— What you need to do —
How many lines in these records include the string "your"? Reply with that number alone.

(Extracted page text data)
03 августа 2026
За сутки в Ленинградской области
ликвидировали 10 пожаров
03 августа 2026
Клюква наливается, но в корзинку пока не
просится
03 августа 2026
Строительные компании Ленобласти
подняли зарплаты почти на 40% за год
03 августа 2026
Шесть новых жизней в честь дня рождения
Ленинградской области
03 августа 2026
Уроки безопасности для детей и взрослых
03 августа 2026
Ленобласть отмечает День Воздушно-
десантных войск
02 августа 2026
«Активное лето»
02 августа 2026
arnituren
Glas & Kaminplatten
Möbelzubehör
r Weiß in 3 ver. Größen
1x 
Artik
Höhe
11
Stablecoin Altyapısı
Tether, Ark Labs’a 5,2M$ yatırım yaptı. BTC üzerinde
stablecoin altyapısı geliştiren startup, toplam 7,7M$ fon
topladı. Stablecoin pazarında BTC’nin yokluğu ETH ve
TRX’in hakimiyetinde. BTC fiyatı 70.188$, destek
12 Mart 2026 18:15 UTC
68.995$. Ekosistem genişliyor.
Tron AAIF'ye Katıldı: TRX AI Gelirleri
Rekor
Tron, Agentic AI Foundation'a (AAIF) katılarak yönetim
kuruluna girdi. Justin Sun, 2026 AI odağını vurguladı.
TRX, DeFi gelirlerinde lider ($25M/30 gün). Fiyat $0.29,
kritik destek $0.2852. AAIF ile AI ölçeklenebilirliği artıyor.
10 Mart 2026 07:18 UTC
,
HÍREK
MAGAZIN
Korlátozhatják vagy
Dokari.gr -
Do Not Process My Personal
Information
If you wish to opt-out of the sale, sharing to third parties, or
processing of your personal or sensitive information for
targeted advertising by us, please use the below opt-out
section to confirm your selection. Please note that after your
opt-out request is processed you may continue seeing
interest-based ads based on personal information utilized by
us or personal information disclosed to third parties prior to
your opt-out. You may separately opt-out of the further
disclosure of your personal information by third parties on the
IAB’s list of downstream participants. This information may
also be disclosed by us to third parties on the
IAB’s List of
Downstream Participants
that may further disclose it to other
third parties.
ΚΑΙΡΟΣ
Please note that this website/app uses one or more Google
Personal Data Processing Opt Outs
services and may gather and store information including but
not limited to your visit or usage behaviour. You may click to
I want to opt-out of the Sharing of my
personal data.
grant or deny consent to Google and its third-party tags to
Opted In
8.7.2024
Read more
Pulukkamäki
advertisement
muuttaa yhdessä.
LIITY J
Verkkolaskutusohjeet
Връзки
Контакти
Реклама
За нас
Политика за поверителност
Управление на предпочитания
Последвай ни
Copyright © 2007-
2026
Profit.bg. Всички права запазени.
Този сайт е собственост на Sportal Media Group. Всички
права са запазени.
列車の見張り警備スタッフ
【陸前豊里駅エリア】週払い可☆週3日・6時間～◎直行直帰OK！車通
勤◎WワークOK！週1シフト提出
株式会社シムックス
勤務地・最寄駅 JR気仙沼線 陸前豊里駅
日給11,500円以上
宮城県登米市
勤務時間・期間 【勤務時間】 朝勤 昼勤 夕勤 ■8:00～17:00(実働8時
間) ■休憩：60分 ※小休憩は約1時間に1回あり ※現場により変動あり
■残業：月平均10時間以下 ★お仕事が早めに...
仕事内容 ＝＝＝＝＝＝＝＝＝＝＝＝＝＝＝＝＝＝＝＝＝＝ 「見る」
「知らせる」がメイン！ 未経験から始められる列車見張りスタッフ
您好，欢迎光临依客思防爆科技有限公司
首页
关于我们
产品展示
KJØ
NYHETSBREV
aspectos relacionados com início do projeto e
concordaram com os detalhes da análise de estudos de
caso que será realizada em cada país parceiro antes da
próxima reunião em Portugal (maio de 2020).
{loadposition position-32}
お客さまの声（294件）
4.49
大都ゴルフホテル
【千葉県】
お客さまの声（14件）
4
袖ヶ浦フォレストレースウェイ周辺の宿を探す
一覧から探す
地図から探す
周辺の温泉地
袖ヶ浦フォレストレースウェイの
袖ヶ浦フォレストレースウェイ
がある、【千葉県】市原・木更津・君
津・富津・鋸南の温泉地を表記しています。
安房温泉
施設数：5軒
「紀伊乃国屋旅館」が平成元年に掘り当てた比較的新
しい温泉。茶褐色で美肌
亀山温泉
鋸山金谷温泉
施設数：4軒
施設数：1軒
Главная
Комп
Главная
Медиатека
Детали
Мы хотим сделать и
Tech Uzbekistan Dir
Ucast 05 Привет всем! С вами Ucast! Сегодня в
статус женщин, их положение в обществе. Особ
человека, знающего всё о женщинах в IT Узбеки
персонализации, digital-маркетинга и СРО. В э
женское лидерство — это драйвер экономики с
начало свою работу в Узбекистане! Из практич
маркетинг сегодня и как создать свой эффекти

— Task answer —
5